4.2.2. Cache Memory

The purpose of cache memory is to act as a buffer between the very limited, very high-speed CPU registers and the relatively slower and much larger main system memory -- usually referred to as RAM[11]. Cache memory has an operating speed similar to the CPU itself so, when the CPU accesses data in cache, the CPU is not kept waiting for the data.
Cache memory is configured such that, whenever data is to be read from RAM, the system hardware first checks to determine if the desired data is in cache. If the data is in cache, it is quickly retrieved, and used by the CPU. However, if the data is not in cache, the data is read from RAM and, while being transferred to the CPU, is also placed in cache (in case it is needed again later). From the perspective of the CPU, all this is done transparently, so that the only difference between accessing data in cache and accessing data in RAM is the amount of time it takes for the data to be returned.
In terms of storage capacity, cache is much smaller than RAM. Therefore, not every byte in RAM can have its own unique location in cache. As such, it is necessary to split cache up into sections that can be used to cache different areas of RAM, and to have a mechanism that allows each area of cache to cache different areas of RAM at different times. Even with the difference in size between cache and RAM, given the sequential and localized nature of storage access, a small amount of cache can effectively speed access to a large amount of RAM.
When writing data from the CPU, things get a bit more complicated. There are two different approaches that can be used. In both cases, the data is first written to cache. However, since the purpose of cache is to function as a very fast copy of the contents of selected portions of RAM, any time a piece of data changes its value, that new value must be written to both cache memory and RAM. Otherwise, the data in cache and the data in RAM would no longer match.
The two approaches differ in how this is done. One approach, known as write-through caching, immediately writes the modified data to RAM. Write-back caching, however, delays the writing of modified data back to RAM. The reason for doing this is to reduce the number of times a frequently-modified piece of data must be written back to RAM.
Write-through cache is a bit simpler to implement; for this reason it is most common. Write-back cache is a bit trickier to implement; in addition to storing the actual data, it is necessary to maintain some sort of mechanism capable of flagging the cached data as clean (the data in cache is the same as the data in RAM), or dirty (the data in cache has been modified, meaning that the data in RAM is no longer current). It is also necessary to implement a way of periodically flushing dirty cache entries back to RAM.

4.2.2.1. Cache Levels

Cache subsystems in present-day computer designs may be multi-level; that is, there might be more than one set of cache between the CPU and main memory. The cache levels are often numbered, with lower numbers being closer to the CPU. Many systems have two cache levels:
  • L1 cache is often located directly on the CPU chip itself and runs at the same speed as the CPU
  • L2 cache is often part of the CPU module, runs at CPU speeds (or nearly so), and is usually a bit larger and slower than L1 cache
Some systems (normally high-performance servers) also have L3 cache, which is usually part of the system motherboard.
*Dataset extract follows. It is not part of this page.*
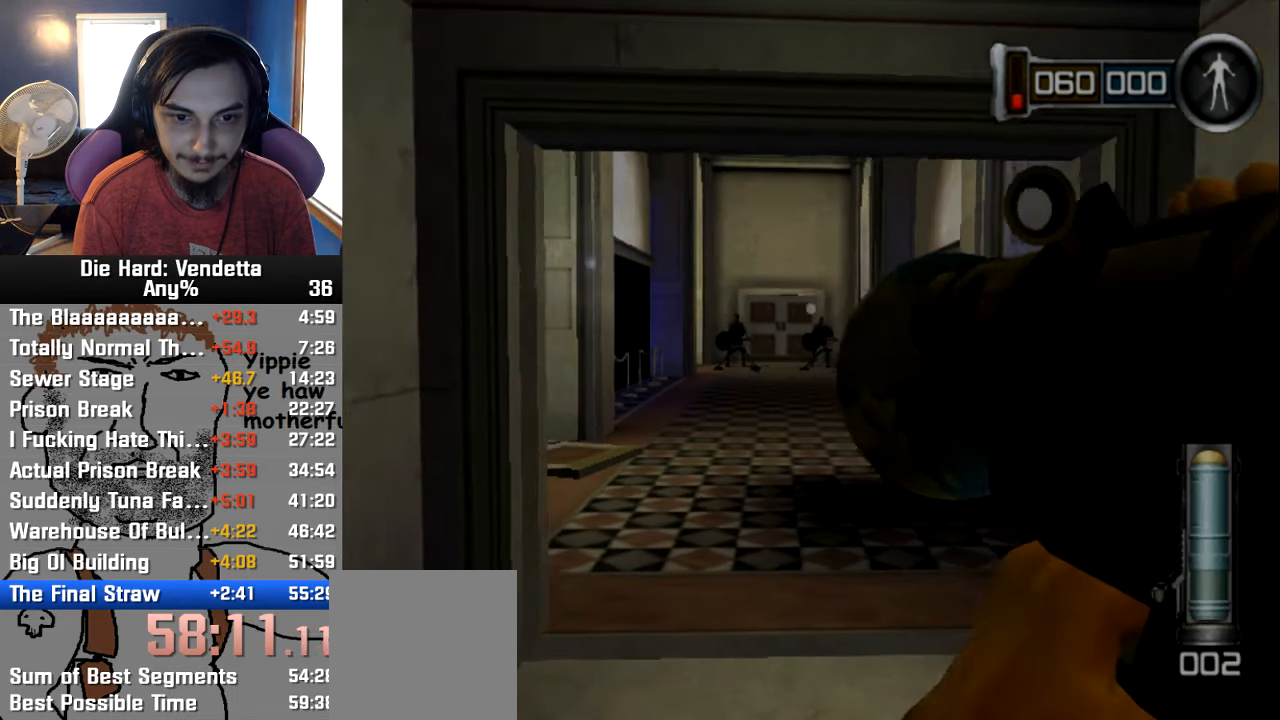
{"buttons": [], "left_stick": "right", "right_stick": "center", "events": [[100, "R1", "down"], [167, "left_stick", "up-right"], [217, "R1", "up"], [300, "left_stick", "right"]]}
As might be expected, L3 cache would be larger (and most likely slower) than L2 cache.
In either case, the goal of all cache subsystems -- whether single- or multi-level -- is to reduce the average access time to the RAM.


[11] While "RAM" is an acronym for "Random Access Memory," and a term that could easily apply to any storage technology allowing the non-sequential access of stored data, when system administrators talk about RAM they invariably mean main system memory.